> _Directions for this task_
Using the listing below, print the line containing "Attribution", the line containing "U.S. Department of the Interior", and each line between them, exactly and nothing else. Pictures stay out of the print.

> _Provided information_
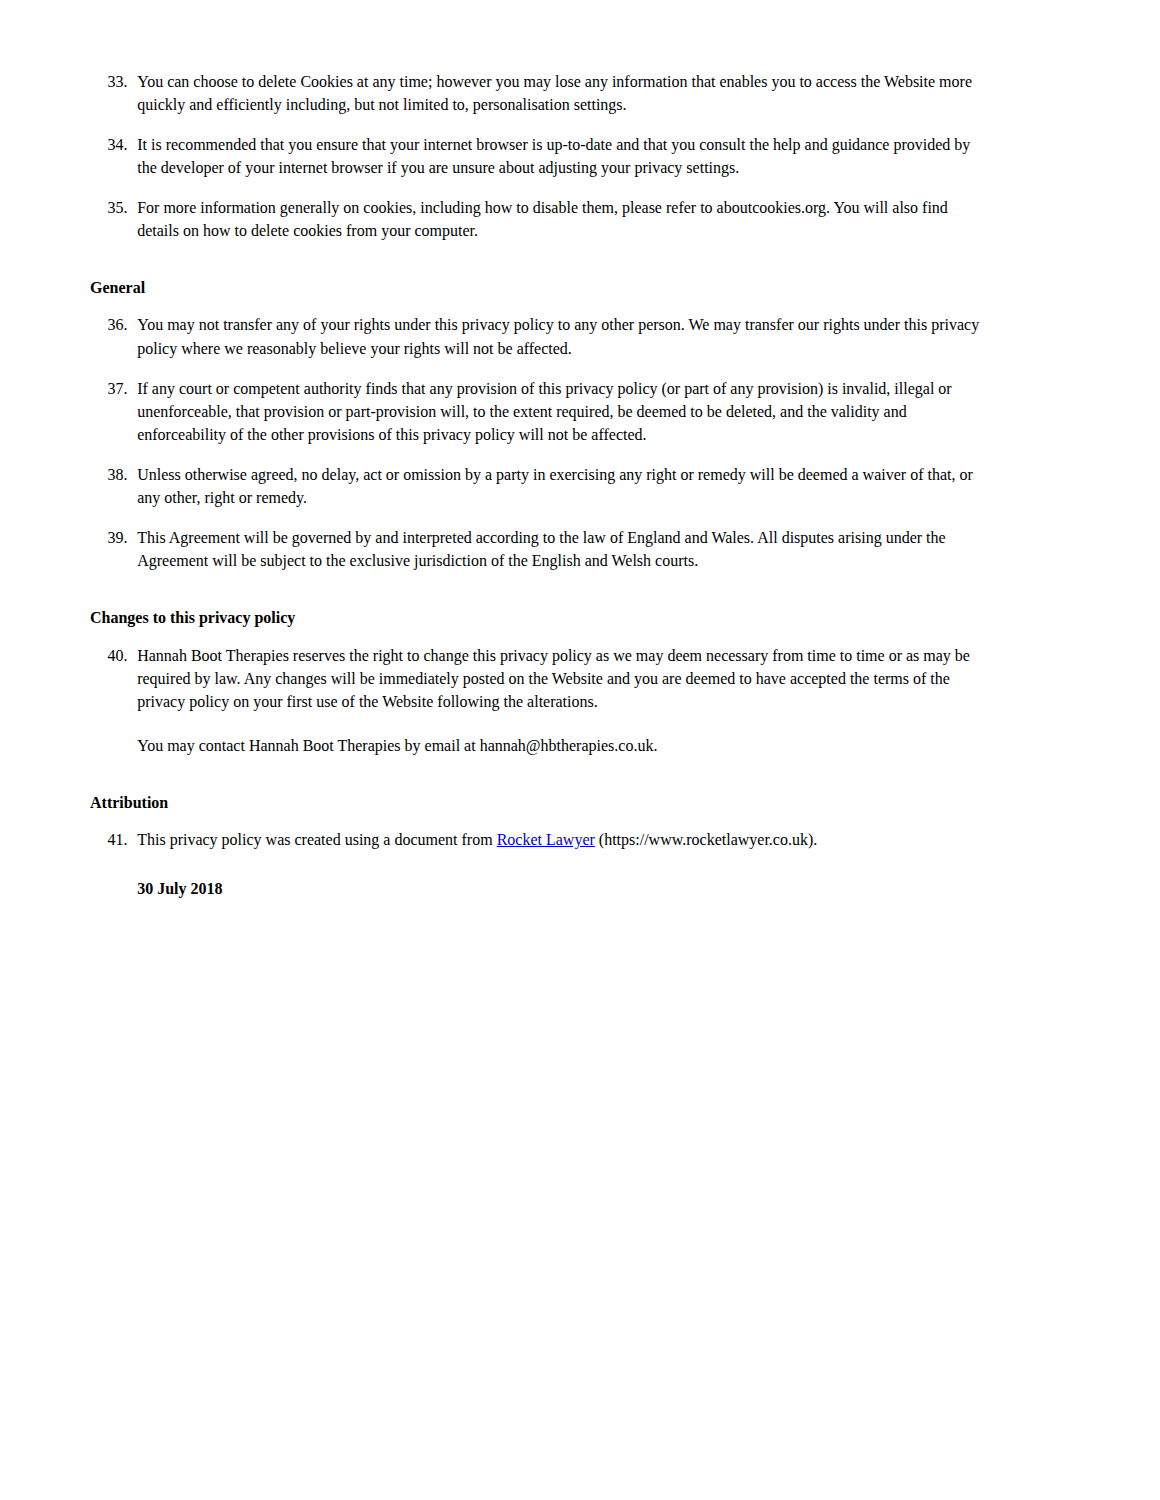You can choose to delete Cookies at any time; however you may lose any information that enables you to access the Website more quickly and efficiently including, but not limited to, personalisation settings.
It is recommended that you ensure that your internet browser is up-to-date and that you consult the help and guidance provided by the developer of your internet browser if you are unsure about adjusting your privacy settings.
For more information generally on cookies, including how to disable them, please refer to aboutcookies.org. You will also find details on how to delete cookies from your computer.
General
You may not transfer any of your rights under this privacy policy to any other person. We may transfer our rights under this privacy policy where we reasonably believe your rights will not be affected.
If any court or competent authority finds that any provision of this privacy policy (or part of any provision) is invalid, illegal or unenforceable, that provision or part-provision will, to the extent required, be deemed to be deleted, and the validity and enforceability of the other provisions of this privacy policy will not be affected.
Unless otherwise agreed, no delay, act or omission by a party in exercising any right or remedy will be deemed a waiver of that, or any other, right or remedy.
This Agreement will be governed by and interpreted according to the law of England and Wales. All disputes arising under the Agreement will be subject to the exclusive jurisdiction of the English and Welsh courts.
Changes to this privacy policy
Hannah Boot Therapies reserves the right to change this privacy policy as we may deem necessary from time to time or as may be required by law. Any changes will be immediately posted on the Website and you are deemed to have accepted the terms of the privacy policy on your first use of the Website following the alterations.
You may contact Hannah Boot Therapies by email at hannah@hbtherapies.co.uk.
Attribution
This privacy policy was created using a document from Rocket Lawyer (https://www.rocketlawyer.co.uk).
30 July 2018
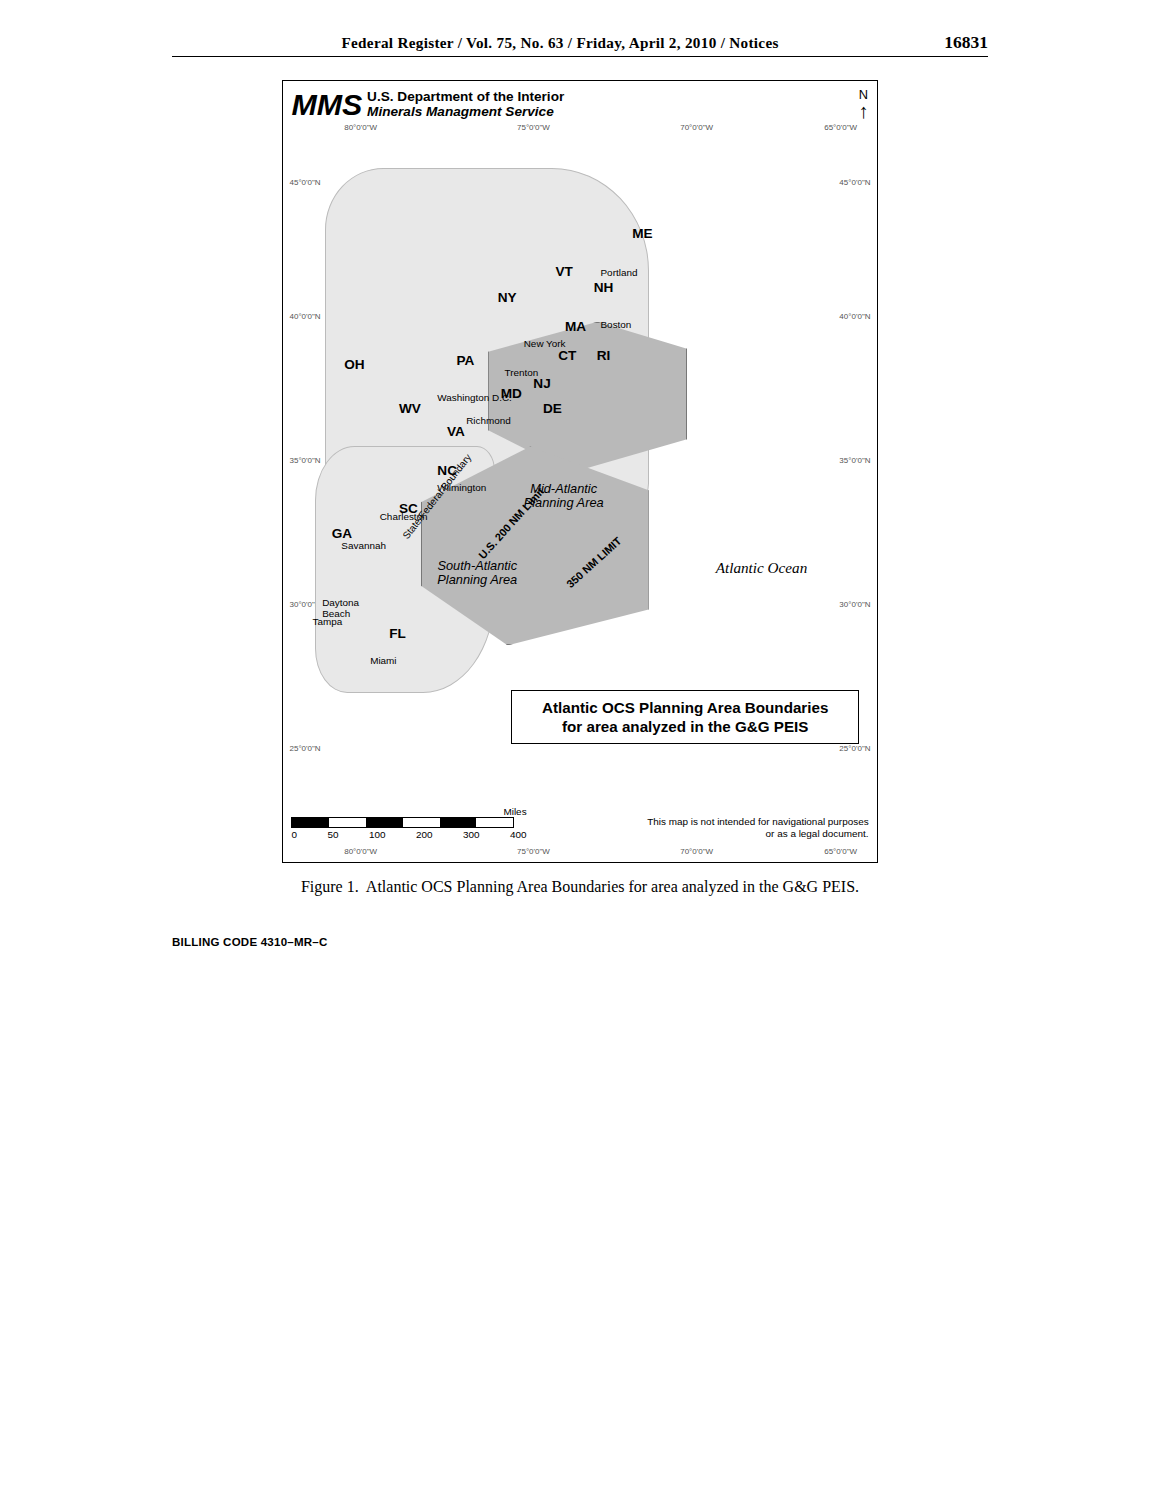Federal Register / Vol. 75, No. 63 / Friday, April 2, 2010 / Notices
16831
MMS
U.S. Department of the Interior
Minerals Managment Service
N ↑
80°0'0"W 75°0'0"W 70°0'0"W 65°0'0"W 45°0'0"N 40°0'0"N 35°0'0"N 30°0'0"N 25°0'0"N 45°0'0"N 40°0'0"N 35°0'0"N 30°0'0"N 25°0'0"N 80°0'0"W 75°0'0"W 70°0'0"W 65°0'0"W
ME VT NH NY MA CT RI PA OH NJ MD DE WV VA NC SC GA FL Portland Boston New York Trenton Washington D.C. Richmond Wilmington Charleston Savannah Daytona
Beach Tampa Miami Mid-Atlantic
Planning Area South-Atlantic
Planning Area State/Federal Boundary U.S. 200 NM Limit 350 NM LIMIT Atlantic Ocean
Atlantic OCS Planning Area Boundaries
for area analyzed in the G&G PEIS
Miles
050100200300400
This map is not intended for navigational purposes
or as a legal document.
Figure 1. Atlantic OCS Planning Area Boundaries for area analyzed in the G&G PEIS.
BILLING CODE 4310–MR–C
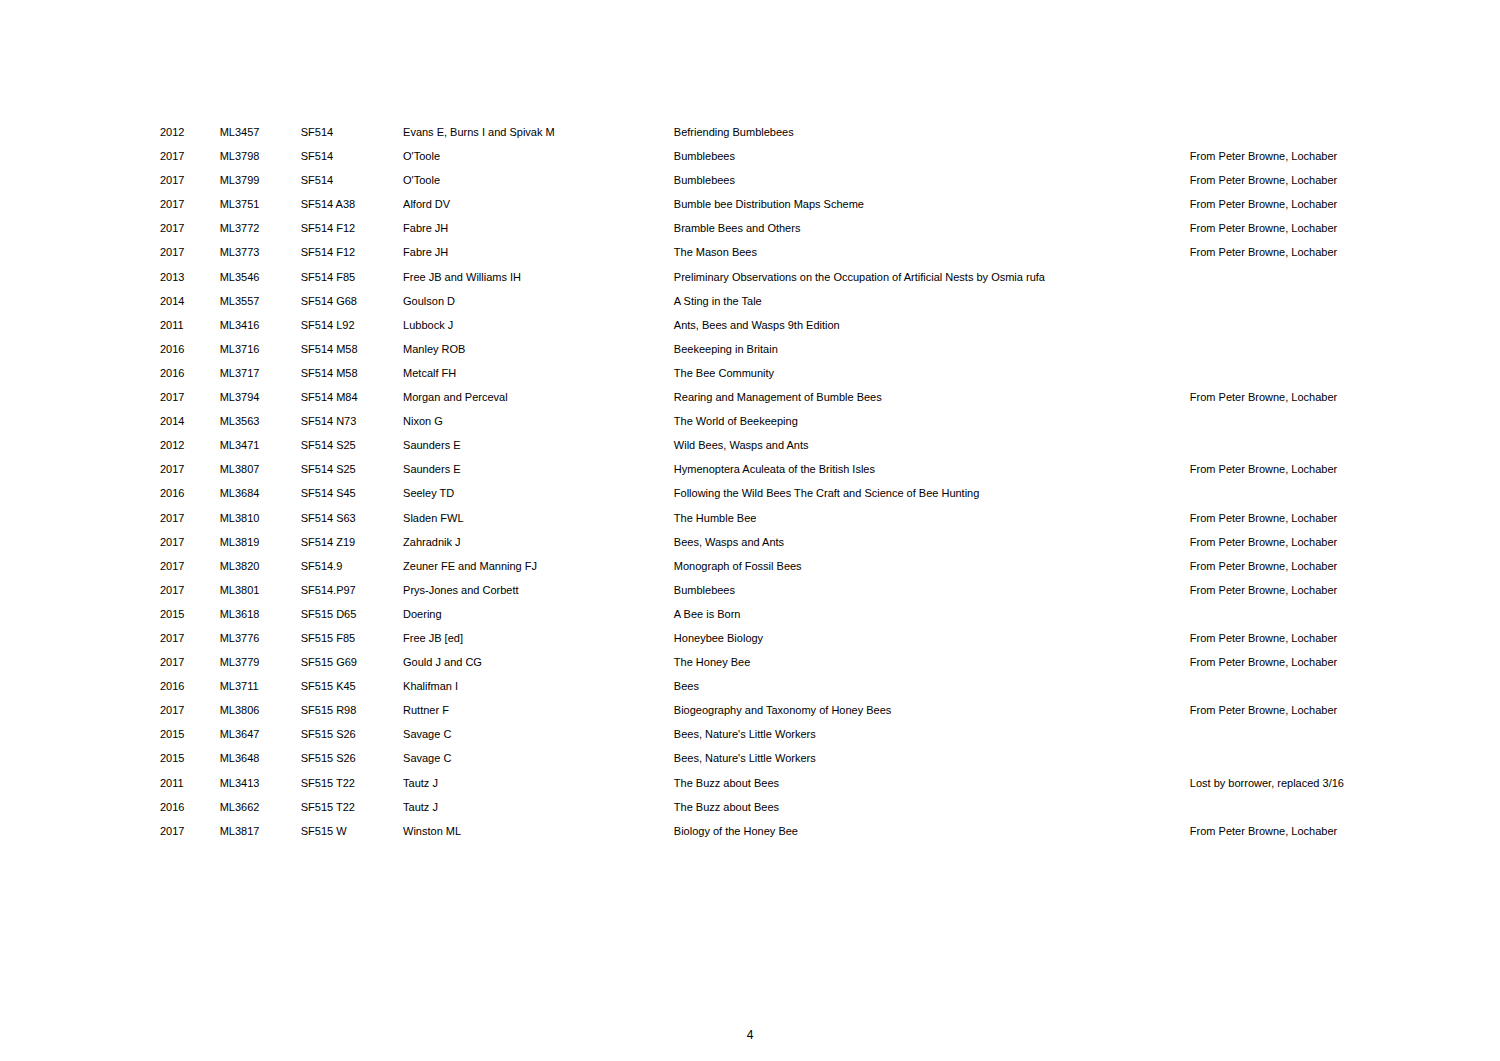| 2012 | ML3457 | SF514 | Evans E, Burns I and Spivak M | Befriending Bumblebees | |
| 2017 | ML3798 | SF514 | O'Toole | Bumblebees | From Peter Browne, Lochaber |
| 2017 | ML3799 | SF514 | O'Toole | Bumblebees | From Peter Browne, Lochaber |
| 2017 | ML3751 | SF514 A38 | Alford DV | Bumble bee Distribution Maps Scheme | From Peter Browne, Lochaber |
| 2017 | ML3772 | SF514 F12 | Fabre JH | Bramble Bees and Others | From Peter Browne, Lochaber |
| 2017 | ML3773 | SF514 F12 | Fabre JH | The Mason Bees | From Peter Browne, Lochaber |
| 2013 | ML3546 | SF514 F85 | Free JB and Williams IH | Preliminary Observations on the Occupation of Artificial Nests by Osmia rufa | |
| 2014 | ML3557 | SF514 G68 | Goulson D | A Sting in the Tale | |
| 2011 | ML3416 | SF514 L92 | Lubbock J | Ants, Bees and Wasps 9th Edition | |
| 2016 | ML3716 | SF514 M58 | Manley ROB | Beekeeping in Britain | |
| 2016 | ML3717 | SF514 M58 | Metcalf FH | The Bee Community | |
| 2017 | ML3794 | SF514 M84 | Morgan and Perceval | Rearing and Management of Bumble Bees | From Peter Browne, Lochaber |
| 2014 | ML3563 | SF514 N73 | Nixon G | The World of Beekeeping | |
| 2012 | ML3471 | SF514 S25 | Saunders E | Wild Bees, Wasps and Ants | |
| 2017 | ML3807 | SF514 S25 | Saunders E | Hymenoptera Aculeata of the British Isles | From Peter Browne, Lochaber |
| 2016 | ML3684 | SF514 S45 | Seeley TD | Following the Wild Bees The Craft and Science of Bee Hunting | |
| 2017 | ML3810 | SF514 S63 | Sladen FWL | The Humble Bee | From Peter Browne, Lochaber |
| 2017 | ML3819 | SF514 Z19 | Zahradnik J | Bees, Wasps and Ants | From Peter Browne, Lochaber |
| 2017 | ML3820 | SF514.9 | Zeuner FE and Manning FJ | Monograph of Fossil Bees | From Peter Browne, Lochaber |
| 2017 | ML3801 | SF514.P97 | Prys-Jones and Corbett | Bumblebees | From Peter Browne, Lochaber |
| 2015 | ML3618 | SF515 D65 | Doering | A Bee is Born | |
| 2017 | ML3776 | SF515 F85 | Free JB [ed] | Honeybee Biology | From Peter Browne, Lochaber |
| 2017 | ML3779 | SF515 G69 | Gould J and CG | The Honey Bee | From Peter Browne, Lochaber |
| 2016 | ML3711 | SF515 K45 | Khalifman I | Bees | |
| 2017 | ML3806 | SF515 R98 | Ruttner F | Biogeography and Taxonomy of Honey Bees | From Peter Browne, Lochaber |
| 2015 | ML3647 | SF515 S26 | Savage C | Bees, Nature's Little Workers | |
| 2015 | ML3648 | SF515 S26 | Savage C | Bees, Nature's Little Workers | |
| 2011 | ML3413 | SF515 T22 | Tautz J | The Buzz about Bees | Lost by borrower, replaced 3/16 |
| 2016 | ML3662 | SF515 T22 | Tautz J | The Buzz about Bees | |
| 2017 | ML3817 | SF515 W | Winston ML | Biology of the Honey Bee | From Peter Browne, Lochaber |
4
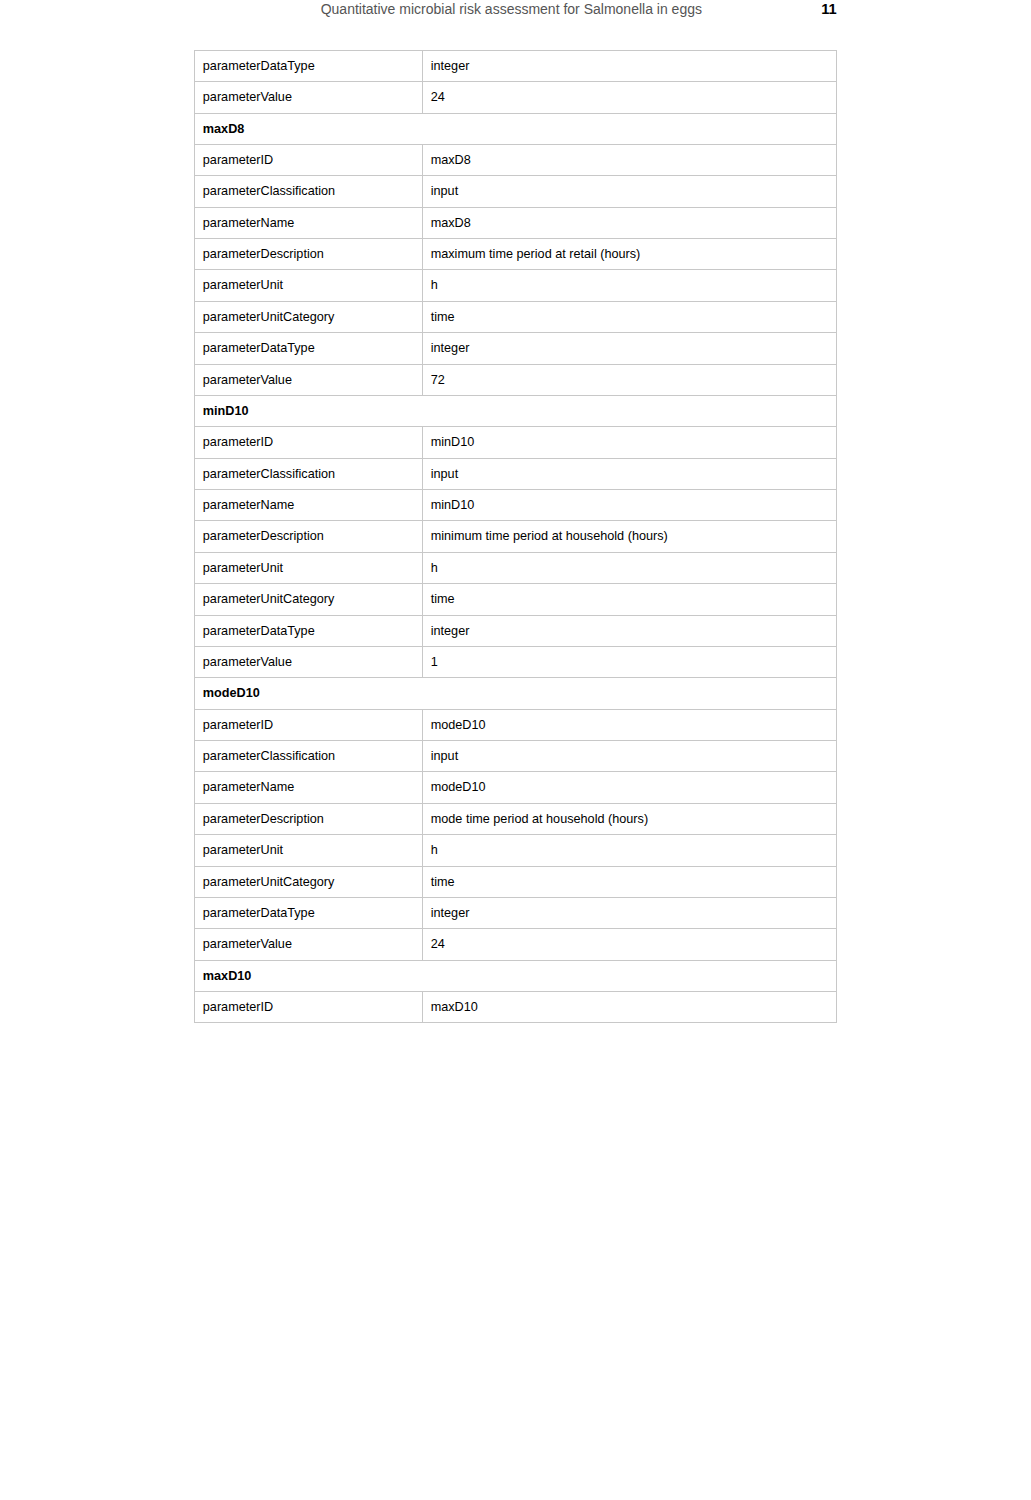Quantitative microbial risk assessment for Salmonella in eggs
11
| parameterDataType | integer |
| parameterValue | 24 |
| maxD8 |
| parameterID | maxD8 |
| parameterClassification | input |
| parameterName | maxD8 |
| parameterDescription | maximum time period at retail (hours) |
| parameterUnit | h |
| parameterUnitCategory | time |
| parameterDataType | integer |
| parameterValue | 72 |
| minD10 |
| parameterID | minD10 |
| parameterClassification | input |
| parameterName | minD10 |
| parameterDescription | minimum time period at household (hours) |
| parameterUnit | h |
| parameterUnitCategory | time |
| parameterDataType | integer |
| parameterValue | 1 |
| modeD10 |
| parameterID | modeD10 |
| parameterClassification | input |
| parameterName | modeD10 |
| parameterDescription | mode time period at household (hours) |
| parameterUnit | h |
| parameterUnitCategory | time |
| parameterDataType | integer |
| parameterValue | 24 |
| maxD10 |
| parameterID | maxD10 |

> _Expected answer_
Attribution
This privacy policy was created using a document from Rocket Lawyer (https://www.rocketlawyer.co.uk).
30 July 2018
Federal Register / Vol. 75, No. 63 / Friday, April 2, 2010 / Notices
16831
MMS
U.S. Department of the Interior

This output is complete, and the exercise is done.